Ярослав вздрогнул, но возражать не стал. Он молча взвалил теперь уже бывшего во всех отношениях коллегу на плечи и пошел вперед, не дожидаясь меня.
Ну и хрен с ним. Истерик. Переговорщик, блин, жесткий. Не знаете вы тут, что такое реально жесткие условия. На Кавказ вас всех, блин. Тренинги проводить. Илюха этот тренинг прошел. «И помогло это ему?» — спросил паскудненький голосок где-то в районе затылка. Тьфу. Хватит. Наконец-то мне удалось навьючить на себя весь скарб — в две руки это, знаете ли, довольно проблемно. Гоноровый опережал меня где-то минут на пять — семь. Если он будет так же меланхолически фланировать — догоню его довольно скоро. Не успел я тронуться с места, как впереди и чуть левее застучал дятел. Второй, третий. Опять та же рваная дробь. «Мутанты хреновы. Нормальные птицы ночью дрыхнут».

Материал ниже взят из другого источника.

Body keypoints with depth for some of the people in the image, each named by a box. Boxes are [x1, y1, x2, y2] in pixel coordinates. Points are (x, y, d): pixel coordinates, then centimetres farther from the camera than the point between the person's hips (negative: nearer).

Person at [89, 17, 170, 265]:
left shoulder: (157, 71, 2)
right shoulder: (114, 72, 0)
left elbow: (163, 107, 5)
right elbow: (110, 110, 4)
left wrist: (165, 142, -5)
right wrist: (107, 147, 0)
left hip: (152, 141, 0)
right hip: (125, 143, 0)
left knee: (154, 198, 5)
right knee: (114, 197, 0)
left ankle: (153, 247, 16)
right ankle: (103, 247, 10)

* * *Минут через пять я увидел на тропинке впереди метрах в тридцати какую-то темную кучу. Тучи то закрывал и луну, то пропадали совсем, и понять, что это, не было никакой возможности. Издалека. А вблизи это были Илья и Ярослав. Илья лежал на животе, и в мерцающем лунном свете были отчетливо видны два темных пятна на его спине. Ярослав упал чуть дальше. Вероятно, он уронил тело и успел пройти еще пару шагов, прежде чем завалиться на спину. Лежал он как-то неуютно, суматошно вскинув руки, как тогда в доме, и подогнув одну ногу. И молчал, глядя правым глазом на луну. Лицо было залито кровью, и в левой глазнице поблескивали осколки линзы от разбитых очков. Тучи опять заспешили, закрывая луне обзор, и в какой-то момент свет и тени разрезвились настолько, что мне показалось, что на Ярославе не туристическая куртка, а какой-то китель, как в фильмах про Гражданскую войну. И фуражка… Да нет, это трава так примялась.

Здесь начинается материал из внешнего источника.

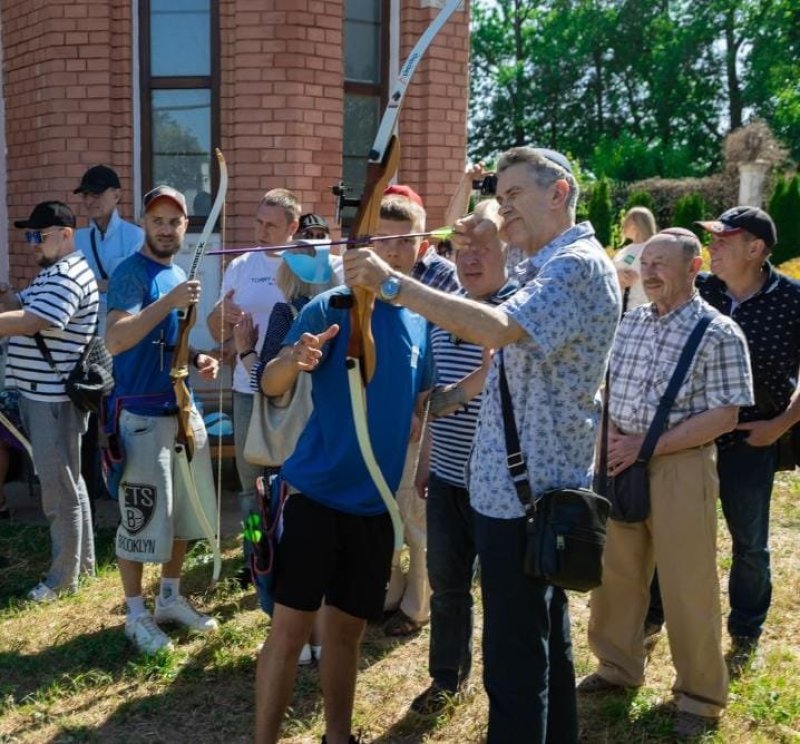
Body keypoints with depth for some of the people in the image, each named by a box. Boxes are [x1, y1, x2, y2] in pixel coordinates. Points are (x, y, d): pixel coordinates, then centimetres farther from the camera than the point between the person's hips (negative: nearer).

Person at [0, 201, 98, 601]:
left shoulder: (68, 277, -19)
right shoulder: (51, 273, 16)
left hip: (53, 399, -11)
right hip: (40, 395, 11)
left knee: (59, 489, 0)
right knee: (67, 482, 18)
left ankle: (64, 578, 11)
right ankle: (82, 560, 31)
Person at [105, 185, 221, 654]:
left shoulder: (178, 275, 13)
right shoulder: (132, 273, -13)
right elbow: (116, 340, -27)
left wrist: (198, 360, 4)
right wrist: (168, 302, -32)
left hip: (182, 410, 8)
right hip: (141, 415, -8)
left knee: (183, 513, 16)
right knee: (141, 518, 0)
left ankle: (171, 598, 31)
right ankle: (137, 615, 14)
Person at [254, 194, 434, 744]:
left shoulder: (420, 323, 7)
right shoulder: (332, 307, -8)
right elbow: (272, 385, -16)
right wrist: (294, 361, -35)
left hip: (375, 502, 5)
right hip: (315, 493, -4)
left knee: (347, 629, 15)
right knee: (291, 625, -3)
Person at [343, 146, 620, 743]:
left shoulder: (580, 265, -17)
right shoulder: (553, 266, 16)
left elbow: (496, 328, -33)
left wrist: (393, 282, -32)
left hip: (522, 493, -11)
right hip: (534, 486, 11)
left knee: (514, 658, -3)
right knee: (545, 639, 23)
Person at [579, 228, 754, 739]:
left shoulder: (719, 334, -10)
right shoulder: (630, 322, 7)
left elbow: (723, 416, -14)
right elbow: (605, 384, 14)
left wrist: (648, 446, -17)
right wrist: (611, 433, -6)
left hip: (681, 466, -5)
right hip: (622, 462, 6)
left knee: (687, 585, 3)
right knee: (615, 571, 15)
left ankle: (701, 697, 22)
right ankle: (619, 667, 36)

В этот момент мне стало невыносимо жутко. Я не то чтобы протрезвел — такой трезвости и ясной головы у меня вообще никогда не было. И такого животного ужаса. Скажу честно, я струсил. Я бросил своих товарищей, я бросил все вещи и побежал. Для меня существовала только тропинка, которая могла — нет, должна была вывести меня к людям. Впереди и сбоку застучало и защелкало. Резко рвануло руку — чуть выше локтя. «Наверное, на ветку наткнулся». Скосил глаз и увидел, что рукав темнеет, наливаясь кровью. Зачем, зачем, зачем я сошел после этого с тропинки? Ломанулся сквозь деревья и подлесок, бежал, падал, вставал, снова бежал…

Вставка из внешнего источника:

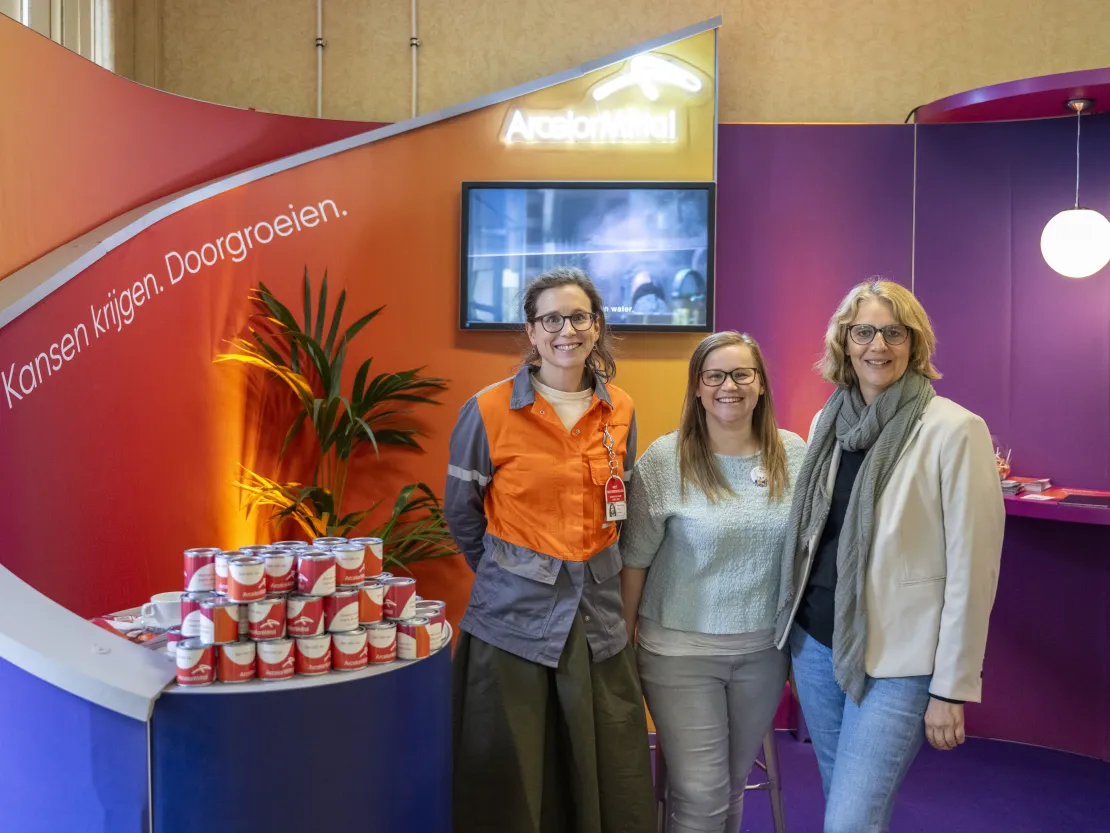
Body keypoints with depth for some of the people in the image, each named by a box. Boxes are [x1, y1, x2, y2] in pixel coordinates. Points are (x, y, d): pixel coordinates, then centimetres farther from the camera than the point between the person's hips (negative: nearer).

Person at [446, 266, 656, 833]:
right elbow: (461, 515, 2)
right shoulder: (489, 410, -8)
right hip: (514, 616, -3)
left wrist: (593, 568, 12)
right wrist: (510, 572, 8)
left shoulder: (620, 411, 4)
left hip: (599, 616, 4)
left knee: (609, 786, 11)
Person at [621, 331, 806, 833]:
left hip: (765, 647, 4)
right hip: (680, 649, -3)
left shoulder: (794, 454, -2)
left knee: (734, 783, 18)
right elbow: (634, 561, -7)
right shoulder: (664, 460, -12)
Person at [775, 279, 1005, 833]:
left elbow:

Уже начал сереть горизонт, когда я полувыбежал, полувыполз на опушку леса. Увидел силуэты домов где-то в километре, пару огоньков в окнах и чуть не разрыдался. Я выбрался! Что-то сильно, но мягко ударило меня в грудь и живот; не удержавшись, я упал на спину, и по телу стало растекаться болезненное тепло, а потом все кончилось. То есть, совсем все.
…К лежащему на опушке леса подошел человек в сапогах, защитного цвета форме и странной островерхой каске в бесформенном чехле. Нагнулся, уронив монокль, поглядел внимательно. Да. Китель, серебряные погоны, фуражка вон откатилась назад, к опушке…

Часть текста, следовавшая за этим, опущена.